Mobile phone coverage is patchy in India's tribal states and Bangladesh's floodplains, and smartphone adoption in India is biased towards wealthier, male farmers (GSMA, 2022). Moreover, gender and literacy are key restraints. They are 41% less likely to access mobile internet than other categories, a gap which further widens their marginalization from farm-level decision-making as well as online financial services. Many platforms are not available in indigenous languages and are not designed to be used by low-literacy farmers, thus marginalizing excluded farmers and communities that rely on indigenous crops and farming systems. Most importantly, cultural and institutional incompatibilities also influence adoption. Tools are generally top-down-designed, without users. In indigenous farm villages and tribal areas, there is suspicion of externally driven technologies that are unaware of local rhythms and cropping patterns. Without local institutions of governance and participatory design, digital agriculture can entrench existing inequalities.
Strategic Roadmap to Equitable Digital Agriculture
To make digital agriculture work for resilience and equity, South Asia needs a synchronized policy change. Governments and donors need to start by promoting farmer-led co-design. Programs such as Digital Green, which employ community-generated videos in local languages, demonstrate that participatory knowledge sharing improves outcomes and trust.
Second, technology needs to be offline-capable, low-cost, and low-power. Solar-powered sensors, voice-based advice, and feature-phone support are more applicable to rural contexts than app or high-bandwidth platforms. Bangladesh's Krishi Call Centre and India's Kisan Call Centre can act as region-specific models.
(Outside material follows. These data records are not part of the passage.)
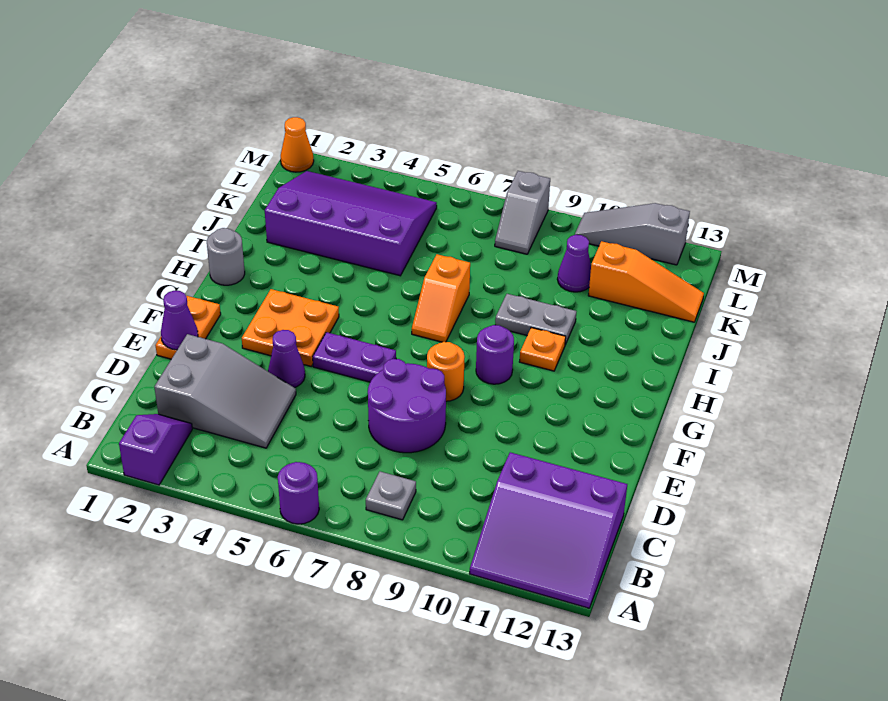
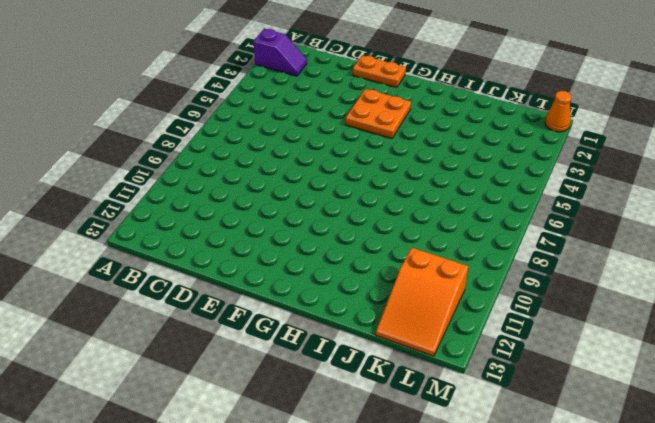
orange 2x3 slope [376,248,468,356] -> orange 1x3 slope [588,241,704,322]
none -> purple 1x1 round brick [278,462,319,524]
none -> purple 3x3 slope [470,452,627,608]
none -> grey 1x1 plate [366,471,416,520]

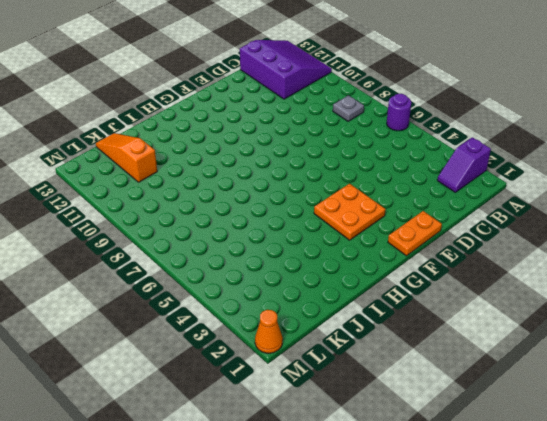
none -> grey 2x3 slope [154,334,296,448]
none -> purple 2x2 round brick [368,359,446,453]
none -> purple 1x1 cone [268,330,305,388]

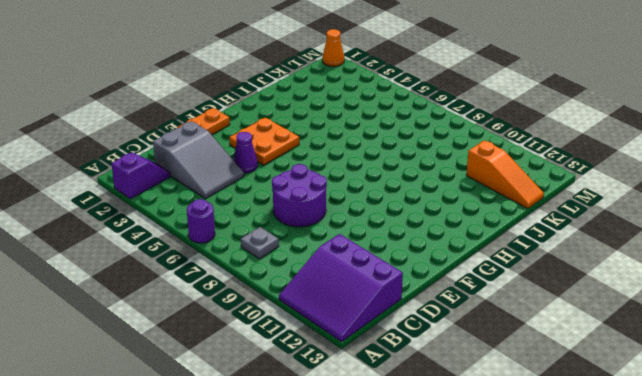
none -> purple 1x2 plate [313,332,396,382]
none -> orange 1x1 round brick [427,342,464,401]
none -> purple 1x1 round brick [476,325,514,384]

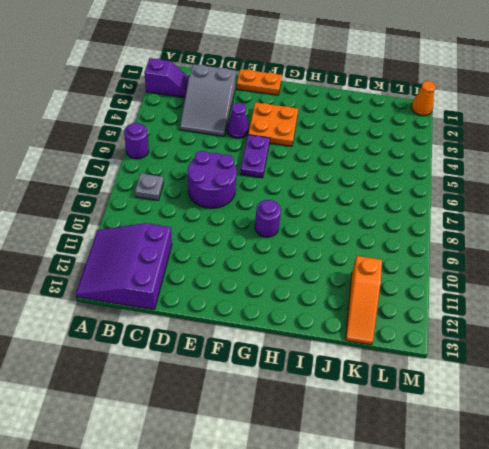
none -> orange 1x1 round brick [427,342,464,401]
none -> grey 1x1 round brick [207,228,245,285]
none -> orange 1x2 slope [412,254,470,342]

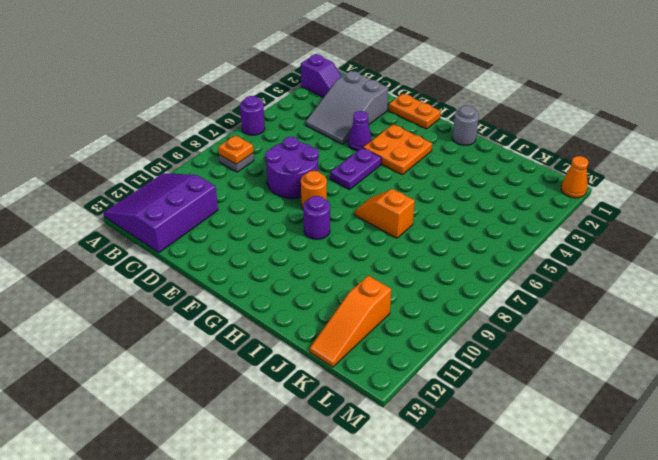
orange 1x1 plate [218,135,253,164] -> orange 1x1 plate moved to [519,328,566,371]
none -> grey 1x2 plate [495,294,576,345]
none -> purple 3x4 slope [265,171,437,276]
none -> purple 1x1 cone [557,235,591,292]

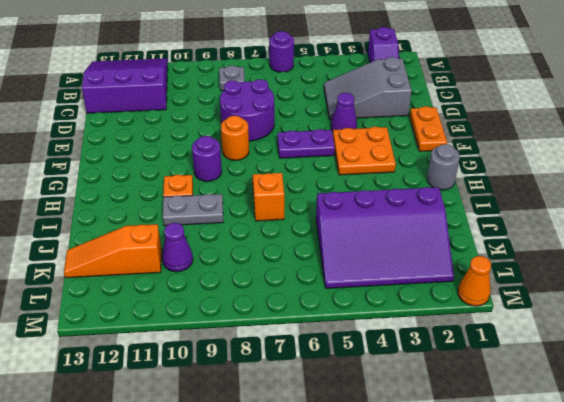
none -> grey 1x2 slope [495,171,550,254]
none -> grey 1x3 slope [575,203,690,265]
none -> purple 1x1 cone [161,291,198,350]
Third, SAARC and BIMSTEC must coordinate investment in collective data infrastructure, coordinated agro-climatic data sets, and capacity building. Cross-border development in the Ganges and Brahmaputra basins, ecologically interlinked regions, would be underpinned by collective forecasting and resource planning.
Fourth, climate finance needs to invest specifically in digital agriculture among smallholders. Just 1% of world climate funds currently go to smallholder adaptation, the Climate Policy Initiative (2023) tells us. South Asian governments need to connect their climate proposals with digital inclusion plans.
Lastly, equity should be an observable outcome. Any digital agriculture activity should have gender reach metrics, indigenous user adoption, and language diversity. Government dashboards monitoring these metrics will help policymakers track inclusive transformation underway.